Loved how Lex’s hidden Reaper town sits inside our world and turns death into a job description? In The Screaming Staircase, Lucy joins a teen-run ghost-hunting agency in a modern London overrun by restless dead. The casework danger, clever quips, and team chemistry echo Lex’s late-night runs and razor-wit with Driggs—just swap scythes for rapiers and chains of iron.

... the mystery of a rogue force manipulating the dead and the investigation it sparks?

The Archived by Victoria Schwab

If the hunt for the rogue killer in Croak—with Lex tracing unnatural deaths beyond a Reaper’s rules—hooked you, The Archived delivers that same itch. Mackenzie is a Keeper who returns runaway histories of the dead to a library of corpses, then uncovers a cover-up that smells like the Crafter’s rule-breaking all over again.
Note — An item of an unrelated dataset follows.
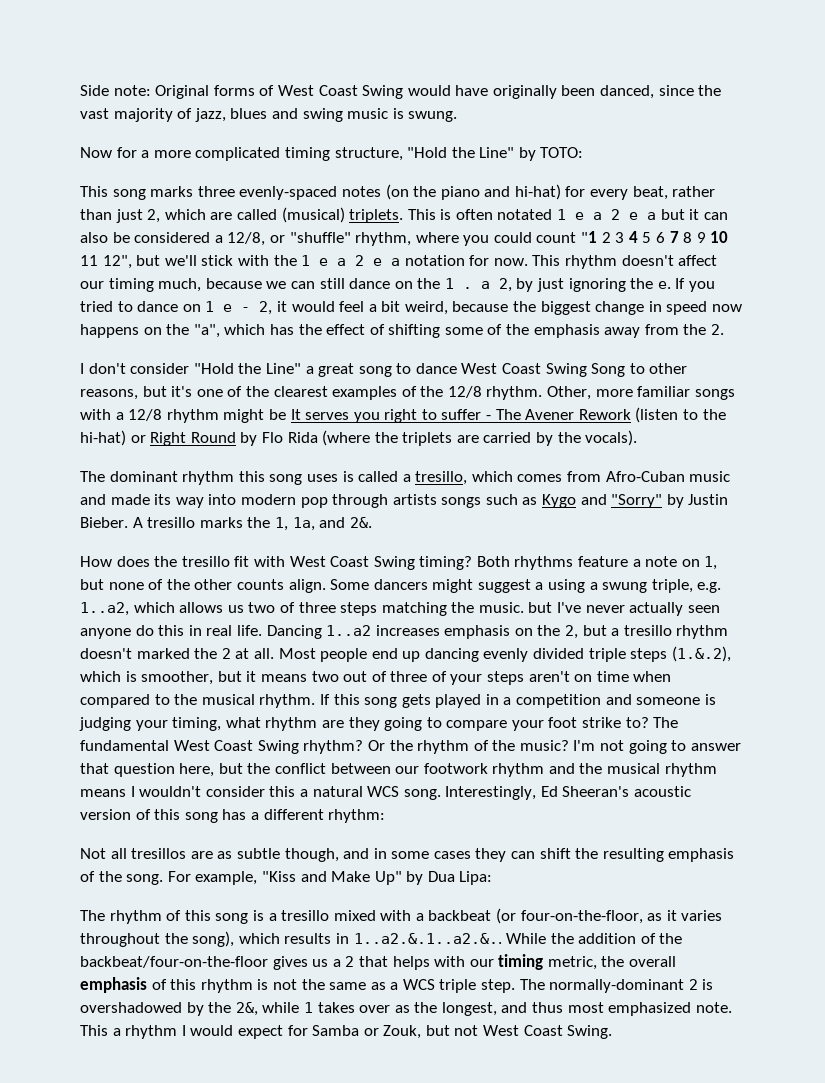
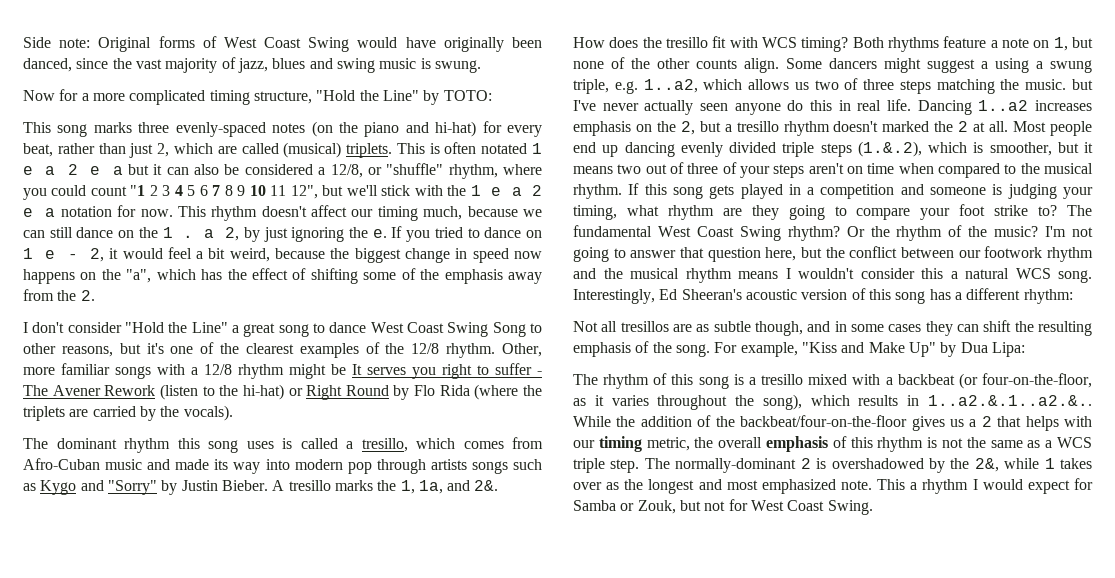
[289,556,415,570] West Coast Swing -> [762,37,797,48] WCS
[441,1002,564,1016] longest, and thus -> [648,479,722,494] longest and
(479, 1030) none -> [728,499,748,511] for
It’s moody, twisty, and full of midnight corridors where the dead don’t behave.

... a death-world apprenticeship where a guardian shapes a kid’s strange calling?

The Graveyard Book by Neil Gaiman

If Uncle Mort’s wry mentorship of Lex—teaching her the ethics and mechanics of harvesting—was your jam, The Graveyard Book gives you Silas guiding Bod through graveyard lore, haunts, and hard choices. It’s that same bittersweet training-wheels-on-the-macabre vibe, as a kid learns to live with the dead and decide what kind of person they’ll be when the rules get murky.

... a teen coming into death-magic powers while juggling danger, secrets, and a budding romance?

Cemetery Boys by Aiden Thomas

If watching Lex grow from volatile troublemaker to purposeful Reaper—balancing duty, danger, and her feelings for Driggs—won you over, Cemetery Boys hits the same notes. Yadriel proves himself as a brujo, accidentally summons a ghost boy with secrets, and finds heart and courage in the mess. It’s a heartfelt, high-stakes glow-up in the world of the dead, with humor and swoon to match.